Выбрать главу

Возможно, мои читатели помнят прошлые приключения клуба «Афина» и то, как Мэри Джекилл узнала о существовании своей сестры, Дианы Хайд, и о тайном обществе, к которому принадлежал их отец: Société des Alchimistes. Некоторые члены этого общества проводили эксперименты по трансмутации, как они это называли. Эти эксперименты, включавшие в себя самые разнообразные трансформации, ставились на девочках и девушках, так как у них, по утверждению доктора Моро, наиболее пластичный мозг. Если бы вы заглянули в тот день к нам в гостиную, то могли бы воочию увидеть результаты.

Беатриче Раппаччини, в одном из своих бесформенных свободных платьев, по ее мнению, наиболее полезных для женского здоровья, сидела, наклонившись вперед, с керамической кружкой в руке. Окна были открыты не только для того, чтобы впускать свежий воздух, но и для того, чтобы выпускать ядовитые флюиды, которые девушка невольно источала. В детстве ей пришлось ухаживать за ядовитыми растениями, выведенными ее отцом, доктором Раппаччини, и в конце концов их яд впитался в ее плоть и кровь. Если стоять к Беатриче слишком близко, то закружится голова, а от ее прикосновения остаются ожоги.

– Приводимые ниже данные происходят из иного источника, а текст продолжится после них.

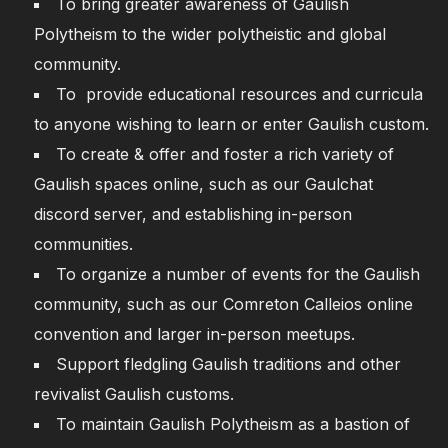
To bring greater awareness of Gaulish
Polytheism to the wider polytheistic and global
community.
To provide educational resources and curricula
to anyone wishing to learn or enter Gaulish custom.
To create & offer and foster a rich variety of
Gaulish spaces online, such as our Gaulchat
discord server, and establishing in-person
communities.
To organize a number of events for the Gaulish
community, such as our Comreton Calleios online
convention and larger in-person meetups.
Support fledgling Gaulish traditions and other
revivalist Gaulish customs.
To maintain Gaulish Polytheism as a bastion of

Беатриче: – Ты уж слишком драматическими красками меня расписываешь, Кэтрин!

Кэтрин: – Ну так ты и сама у нас драматическая – длинные черные волосы, чистая оливковая кожа, выдающая в тебе дочь солнечного юга – Италии, родины поэтов и разбойников. Из тебя вышла бы превосходная романтическая героиня, если бы ты не сопротивлялась этому так рьяно.

Беатриче: – Нет у меня ни малейшего желания быть романтической героиней.

Мэри: – Разбойников? Серьезно, Кэт, сейчас ведь не восемнадцатый век. Нынешняя Италия – вполне цивилизованная страна.

Беатриче сделала маленький глоток ядовито-зеленой тины, которую она называла завтраком. От нее пахло водой из Темзы. Благодаря своему уникальному организму Беатриче не нуждалась в еде. Она питалась солнечным светом и водой с добавлением органических веществ. Другими словами, супом из сорняков.

Мэри Джекилл успела позавтракать раньше. Она была уже одета в прогулочный костюм: после нашего собрания она собиралась идти пешком через Риджентс-парк на Бейкер-стрит, 221Б. Девушка работала у знаменитого и несносного Шерлока Холмса чем-то вроде ассистента, секретаря и личной помощницы, не получая за свои труды должного признания, хотя сама и утверждала, что два фунта в неделю – вполне достаточное вознаграждение.

Диана, которая еще не завтракала, сидела рядом, развалившись на диване, растрепанная, как всегда. Ее вытащили из постели перед самым собранием, и она была все еще в ночной рубашке, поверх которой была накинута индийская шаль. Она что-то шептала Альфе, одной из наших двух котят, которой, по мнению миссис Пул, вообще не место было на диване в гостиной. И, однако, она сидела тут же, уютно примостившись в уголке Дианиной шали. Трудно было признать сестер в Мэри, с ее аккуратно уложенными и заколотыми шпильками на затылке волосами, и Диане, с ее веснушчатым лицом и копной рыжих кудрей, унаследованных от матери-ирландки. И, однако, они были сестрами, рожденными от одного отца, только в разных фазах его существования: Мэри была дочерью респектабельного химика, доктора Джекилла, а Диана – дочерью омерзительного мистера Хайда, убийцы, скрывавшегося от закона.

Диана: – Эй! Ты все-таки про моего отца говоришь.

У камина, как я уже упомянула, стояла Кэтрин Моро, созданная доктором Моро из пумы на острове в южных морях, где, в результате долгого мучительного процесса вивисекции, он превращал зверей в людей. В ней было что-то нездешнее: желтые глаза, едва заметные следы шрамов на смуглой коже. В своем респектабельном костюме она по виду не отличалась от цивилизованного англичанина, однако в любой момент могла обнажить белоснежные клыки и впиться в горло кому угодно.

Мэри: – Ой, ради бога. Неужели все писатели так любят романтизировать самих себя?

И, наконец, на ковре у ее ног сидела Жюстина Франкенштейн, уже одетая в рабочую блузу. Ростом выше почти любого мужчины, бледнокожая и светловолосая, как та шведская девушка, из которой ее создал Виктор Франкенштейн (после того как ее повесили за убийство, которого она не совершала), Жюстина была самой тихой из нас, самой мягкой и нежной, хотя ей ничего не стоило в одиночку поднять тележку уличного торговца. На носу у нее было пятнышко краски.